YOUR GOAL
Beneath this task is a listing. Count its lines that contain "被授权人签字" and answer with the number only.

DATA FOR THIS TASK
○ ○ ○

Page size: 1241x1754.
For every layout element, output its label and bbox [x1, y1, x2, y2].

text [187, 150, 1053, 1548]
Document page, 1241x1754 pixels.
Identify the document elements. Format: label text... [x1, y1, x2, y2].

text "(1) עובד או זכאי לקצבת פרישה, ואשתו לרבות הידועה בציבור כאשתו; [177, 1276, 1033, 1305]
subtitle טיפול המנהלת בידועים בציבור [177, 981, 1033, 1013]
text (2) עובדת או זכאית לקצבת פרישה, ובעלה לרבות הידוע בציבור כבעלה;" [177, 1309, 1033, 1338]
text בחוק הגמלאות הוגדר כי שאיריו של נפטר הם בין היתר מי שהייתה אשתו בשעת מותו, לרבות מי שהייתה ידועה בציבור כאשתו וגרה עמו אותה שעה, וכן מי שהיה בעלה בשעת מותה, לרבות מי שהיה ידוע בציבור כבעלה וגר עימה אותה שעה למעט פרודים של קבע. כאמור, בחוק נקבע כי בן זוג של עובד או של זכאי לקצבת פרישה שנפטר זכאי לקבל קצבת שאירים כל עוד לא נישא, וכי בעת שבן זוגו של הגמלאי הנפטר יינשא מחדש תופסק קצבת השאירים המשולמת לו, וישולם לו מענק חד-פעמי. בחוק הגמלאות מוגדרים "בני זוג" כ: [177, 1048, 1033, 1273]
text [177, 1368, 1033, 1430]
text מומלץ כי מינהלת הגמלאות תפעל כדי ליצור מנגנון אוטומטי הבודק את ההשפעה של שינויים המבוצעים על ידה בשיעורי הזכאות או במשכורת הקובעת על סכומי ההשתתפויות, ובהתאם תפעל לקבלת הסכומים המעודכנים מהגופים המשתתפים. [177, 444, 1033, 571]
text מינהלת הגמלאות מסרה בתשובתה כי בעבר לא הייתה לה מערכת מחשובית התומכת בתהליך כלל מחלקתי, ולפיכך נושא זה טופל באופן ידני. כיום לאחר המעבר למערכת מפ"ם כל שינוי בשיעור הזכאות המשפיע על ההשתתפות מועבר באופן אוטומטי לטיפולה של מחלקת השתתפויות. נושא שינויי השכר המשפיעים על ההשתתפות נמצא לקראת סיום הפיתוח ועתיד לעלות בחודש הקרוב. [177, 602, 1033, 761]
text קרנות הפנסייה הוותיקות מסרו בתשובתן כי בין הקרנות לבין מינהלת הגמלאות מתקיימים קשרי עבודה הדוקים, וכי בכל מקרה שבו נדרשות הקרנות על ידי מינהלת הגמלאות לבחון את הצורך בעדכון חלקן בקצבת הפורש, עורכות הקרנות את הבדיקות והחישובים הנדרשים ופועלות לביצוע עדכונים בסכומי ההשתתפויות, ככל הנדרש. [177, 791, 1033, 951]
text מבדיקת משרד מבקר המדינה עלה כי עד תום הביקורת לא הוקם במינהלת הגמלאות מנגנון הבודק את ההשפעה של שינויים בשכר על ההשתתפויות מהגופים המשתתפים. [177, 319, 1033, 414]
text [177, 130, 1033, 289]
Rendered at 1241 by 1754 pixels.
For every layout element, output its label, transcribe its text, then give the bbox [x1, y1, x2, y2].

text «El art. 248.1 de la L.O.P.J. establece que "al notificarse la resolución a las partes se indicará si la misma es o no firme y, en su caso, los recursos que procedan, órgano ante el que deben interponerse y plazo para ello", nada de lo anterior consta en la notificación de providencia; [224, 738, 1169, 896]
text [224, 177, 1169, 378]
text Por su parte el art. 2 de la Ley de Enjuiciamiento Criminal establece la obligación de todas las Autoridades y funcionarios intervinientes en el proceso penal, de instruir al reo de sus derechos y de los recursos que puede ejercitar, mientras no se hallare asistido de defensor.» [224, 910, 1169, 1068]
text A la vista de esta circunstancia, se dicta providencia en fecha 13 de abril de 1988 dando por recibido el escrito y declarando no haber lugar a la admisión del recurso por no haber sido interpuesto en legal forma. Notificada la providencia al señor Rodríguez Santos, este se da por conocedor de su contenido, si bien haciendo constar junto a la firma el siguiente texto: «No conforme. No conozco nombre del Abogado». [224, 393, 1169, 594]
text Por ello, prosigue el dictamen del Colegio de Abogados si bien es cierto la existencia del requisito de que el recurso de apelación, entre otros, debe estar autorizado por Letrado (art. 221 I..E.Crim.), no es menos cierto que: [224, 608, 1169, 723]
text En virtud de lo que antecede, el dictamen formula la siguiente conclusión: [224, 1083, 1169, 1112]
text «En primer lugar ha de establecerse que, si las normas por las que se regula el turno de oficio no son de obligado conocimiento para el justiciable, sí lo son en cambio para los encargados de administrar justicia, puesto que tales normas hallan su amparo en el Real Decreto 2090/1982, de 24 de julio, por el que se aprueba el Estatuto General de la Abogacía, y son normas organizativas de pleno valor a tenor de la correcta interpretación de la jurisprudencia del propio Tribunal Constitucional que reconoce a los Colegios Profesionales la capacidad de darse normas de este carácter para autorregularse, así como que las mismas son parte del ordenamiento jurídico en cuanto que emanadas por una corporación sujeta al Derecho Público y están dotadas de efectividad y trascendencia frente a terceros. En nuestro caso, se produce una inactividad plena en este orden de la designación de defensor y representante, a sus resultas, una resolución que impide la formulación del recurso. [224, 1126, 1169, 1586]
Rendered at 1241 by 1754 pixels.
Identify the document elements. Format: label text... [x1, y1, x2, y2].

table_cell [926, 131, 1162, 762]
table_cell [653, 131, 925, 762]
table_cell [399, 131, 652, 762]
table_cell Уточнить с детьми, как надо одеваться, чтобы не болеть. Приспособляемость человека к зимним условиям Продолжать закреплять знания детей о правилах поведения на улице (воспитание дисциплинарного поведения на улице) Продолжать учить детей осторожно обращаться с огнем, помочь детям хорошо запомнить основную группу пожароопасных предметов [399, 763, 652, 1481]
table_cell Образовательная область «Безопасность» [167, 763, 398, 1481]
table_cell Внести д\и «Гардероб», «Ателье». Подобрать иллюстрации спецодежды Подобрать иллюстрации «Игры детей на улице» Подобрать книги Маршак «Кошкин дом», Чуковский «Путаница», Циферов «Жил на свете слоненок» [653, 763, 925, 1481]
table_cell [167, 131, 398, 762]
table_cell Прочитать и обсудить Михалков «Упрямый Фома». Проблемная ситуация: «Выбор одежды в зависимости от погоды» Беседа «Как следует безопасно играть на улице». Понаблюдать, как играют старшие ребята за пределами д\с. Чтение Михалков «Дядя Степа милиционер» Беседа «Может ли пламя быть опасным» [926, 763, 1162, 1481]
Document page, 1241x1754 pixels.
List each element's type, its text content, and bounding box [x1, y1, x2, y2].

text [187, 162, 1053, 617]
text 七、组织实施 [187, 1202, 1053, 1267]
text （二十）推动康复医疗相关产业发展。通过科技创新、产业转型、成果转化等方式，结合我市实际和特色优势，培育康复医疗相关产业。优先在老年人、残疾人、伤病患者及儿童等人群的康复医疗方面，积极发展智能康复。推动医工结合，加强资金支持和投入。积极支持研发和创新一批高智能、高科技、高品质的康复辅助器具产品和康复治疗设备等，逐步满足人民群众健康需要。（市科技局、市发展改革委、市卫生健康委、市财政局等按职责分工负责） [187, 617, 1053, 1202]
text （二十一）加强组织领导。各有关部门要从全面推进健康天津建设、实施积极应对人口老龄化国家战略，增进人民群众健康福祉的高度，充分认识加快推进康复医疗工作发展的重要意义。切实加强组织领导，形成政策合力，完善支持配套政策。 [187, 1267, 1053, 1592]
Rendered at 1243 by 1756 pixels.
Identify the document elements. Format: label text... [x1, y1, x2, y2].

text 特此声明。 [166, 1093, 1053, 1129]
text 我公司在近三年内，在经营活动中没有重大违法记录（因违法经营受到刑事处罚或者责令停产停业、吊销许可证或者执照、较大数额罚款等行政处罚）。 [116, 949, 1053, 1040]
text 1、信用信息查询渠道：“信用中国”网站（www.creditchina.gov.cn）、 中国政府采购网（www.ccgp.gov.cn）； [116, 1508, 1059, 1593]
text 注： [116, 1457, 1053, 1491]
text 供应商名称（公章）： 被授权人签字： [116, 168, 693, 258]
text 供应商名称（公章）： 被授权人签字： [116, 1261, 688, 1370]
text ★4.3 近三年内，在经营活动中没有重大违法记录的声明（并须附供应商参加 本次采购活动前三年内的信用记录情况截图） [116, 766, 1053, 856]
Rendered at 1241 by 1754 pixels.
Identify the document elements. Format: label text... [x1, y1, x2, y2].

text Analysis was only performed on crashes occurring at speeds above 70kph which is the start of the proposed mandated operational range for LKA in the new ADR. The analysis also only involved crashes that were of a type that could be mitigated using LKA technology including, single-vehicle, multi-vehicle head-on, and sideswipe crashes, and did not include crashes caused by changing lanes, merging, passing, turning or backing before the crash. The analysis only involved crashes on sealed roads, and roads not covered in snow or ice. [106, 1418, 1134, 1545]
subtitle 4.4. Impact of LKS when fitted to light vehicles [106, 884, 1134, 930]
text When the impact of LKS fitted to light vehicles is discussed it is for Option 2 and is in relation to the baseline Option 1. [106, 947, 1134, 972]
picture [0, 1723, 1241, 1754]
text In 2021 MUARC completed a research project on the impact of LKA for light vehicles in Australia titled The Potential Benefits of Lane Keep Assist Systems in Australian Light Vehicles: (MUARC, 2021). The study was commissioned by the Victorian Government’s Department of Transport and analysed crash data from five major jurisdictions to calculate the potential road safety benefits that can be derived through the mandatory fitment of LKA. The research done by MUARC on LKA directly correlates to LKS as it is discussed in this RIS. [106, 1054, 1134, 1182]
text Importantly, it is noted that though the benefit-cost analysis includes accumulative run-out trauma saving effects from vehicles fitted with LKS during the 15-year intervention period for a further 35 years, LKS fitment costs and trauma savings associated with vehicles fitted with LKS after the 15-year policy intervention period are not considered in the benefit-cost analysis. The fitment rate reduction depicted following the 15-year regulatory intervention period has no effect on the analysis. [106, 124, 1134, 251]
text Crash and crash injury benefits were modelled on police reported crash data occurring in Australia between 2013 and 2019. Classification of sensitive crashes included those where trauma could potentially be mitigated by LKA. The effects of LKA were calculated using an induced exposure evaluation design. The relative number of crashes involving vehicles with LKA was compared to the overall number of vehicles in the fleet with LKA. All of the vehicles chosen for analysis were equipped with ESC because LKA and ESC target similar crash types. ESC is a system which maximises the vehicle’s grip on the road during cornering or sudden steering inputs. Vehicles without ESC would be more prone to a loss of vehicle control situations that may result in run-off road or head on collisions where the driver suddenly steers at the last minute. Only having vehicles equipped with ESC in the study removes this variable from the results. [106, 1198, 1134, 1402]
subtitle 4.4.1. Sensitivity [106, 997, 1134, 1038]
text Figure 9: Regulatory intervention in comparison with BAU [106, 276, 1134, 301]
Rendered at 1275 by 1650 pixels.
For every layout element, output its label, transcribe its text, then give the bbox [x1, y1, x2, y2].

○ ○ ○

RESPONSE TO THIS EXERCISE
2